MicroZed Chronicles: GitHub Copilot
Programable logic is, of course, great for the implementation and acceleration of machine learning and artificial intelligence applications. I recently saw a tweet about GitHub Copilot and its ability to help developers write applications and act as an AI pair programmer.
This got me wondering how good it would be (if at all) in creating RTL designs using VHDL, of course there is a much smaller subset of training material. I requested access to GitHub Copilot and was granted access after a few days.
My normal editor is the VSCode with the TerosHDL extension, rather VSCode is one of the supported development environments. For this example, I disabled all other VSCode extensions to ensure what I saw was created by Copilot only.
Setting up Copilot to work with VSCode is straight forward. The first step is enabling the Copilot extension and then following the instructions.
Once the extension is installed, you are prompted to sign in and complete the API interchange to enable Copilot with VSCode.
The final step is to agree to the telemetry terms for the technical preview.
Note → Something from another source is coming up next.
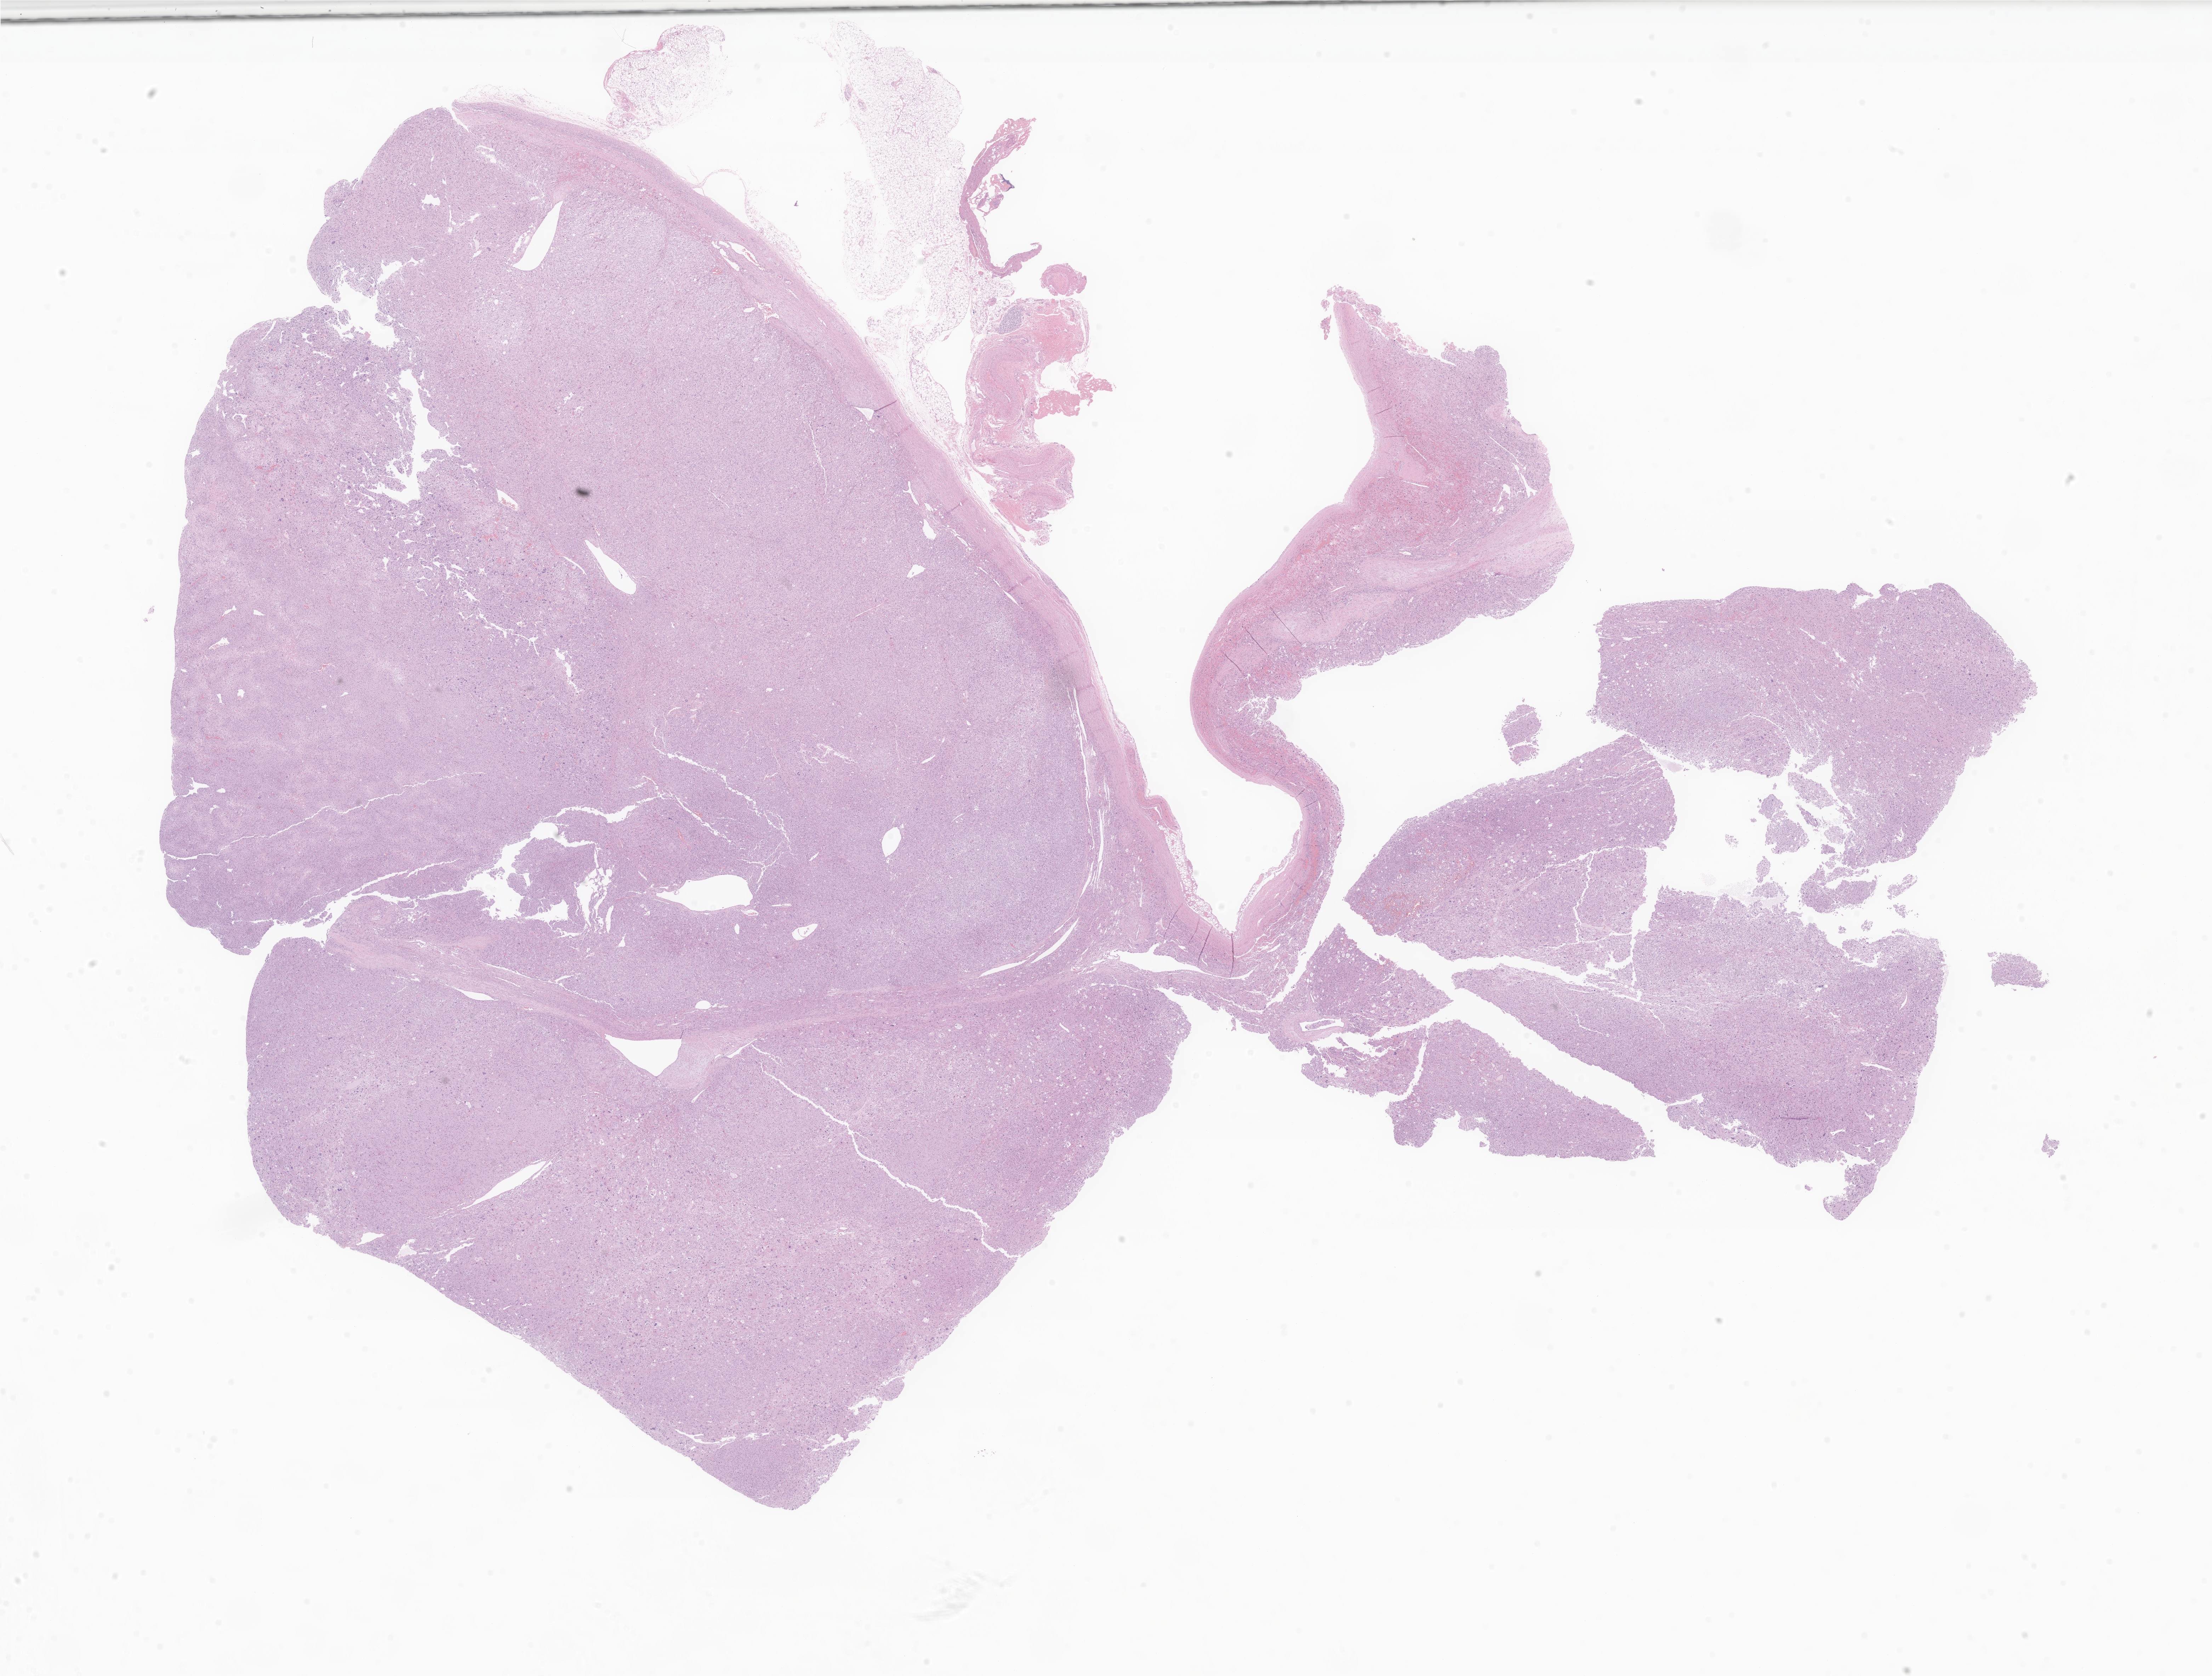
Digitized H&E-stained section of tumor tissue from the adrenal gland, low-resolution overview of the scanned area, about 26.3 x 20.0 mm. Formalin-fixed paraffin-embedded section. Female patient, age 38 months (3 years 2 months).
Diagnosis (ICD-O-3 morphology term): Adrenal cortical carcinoma.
With Copilot enabled in VSCode, we can get started. There are a few ways we can work Copilot. The first is to start typing the code and Copilot will make suggestions about what we are writing to complete the structure. The other approach is to write a comment which describes the desired behavior of the process.
I followed the first approach of letting Copilot make suggestions to complete the code as I write it. After creating the process declaration, Copilot was capable of successfully completing the sensitivity list.
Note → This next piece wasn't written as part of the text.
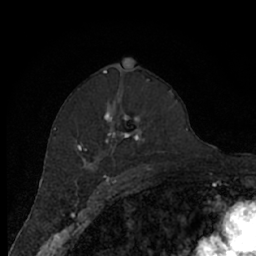
Breast MRI (dynamic contrast-enhanced), one axial slice; slice 40 of 66 in the series (ordered by position); cropped to one breast; dynamic contrast-enhanced series, time point 2 of 7 at this slice position (early post-contrast); 1.5 T; TE 3 ms, TR 6.2 ms; 2.4 mm slice thickness; 256 × 256 image matrix. Female patient.
Structures marked on this image (semi-automatically segmented with operator editing):
- enhancing-tissue mask used for the functional tumour volume (all voxels passing the contrast-enhancement thresholds inside the analysis volume; usually the tumour): bounding box (x1, y1, x2, y2) in pixels: (75, 80, 174, 174)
When I started to write the process, I wrote the begin statement and Copilot correctly suggested that I wanted to write a counter. However, the suggested code did not have a terminal count and output element.
If you do not like the suggestion, you can open the Copilot tab to see alternative solutions.
You can see several different ways of implementing the counter in the alternative solutions, all of which are correct per the LRM language.
With the counter implemented, I thought I would re-write it using a comment to declare the desired function. I wrote a 7-bit counter that has a terminal count. In this case it is 87.
Now the initially suggested code does not look quite correct. However, I wondered if the code was not correct because I had not accurately described the behavior in the comment. With that I mind, I updated the comment to be more descriptive of the behavior of the counter.
This time the counter seems to be more appropriate although the counter and count_done assignments outside of the process are not correct.
Having tested the counter, I thought I would look at its ability to create a shift register by shifting in an input into a 7-bit vector. In this approach, I again used a comment to reflect what I wanted the code to do.
The first suggestion for the shift register is not exactly how I would have written it, but it is legal VHDL and functional.
The final test was to see if a Copilot could create a state machine. In this example, I was going to use the state machine to control a counter. To get started, I declared the FSM states and the counter.
The suggested code again looked legal and implements the behavior requested. There are a few changes I would make including setting the counter to 127 in the idle state when the current state changes to decrement.
Now having looked at Copilot a little, I think it’s interesting and does, indeed, act like a pair programmer. It might not always tell you the perfect syntax or approach, but it does make suggestions which can increase productivity.
Of course, we must remember that the VHDL designs provide a much smaller dataset for training the OpenAI Codex that powers Copilot.
I expect performance will get even better as the dataset increases. Thankfully, I think we are still a ways away from the Star Trek model of engineering where we describe the behavior to the computer and the program is created.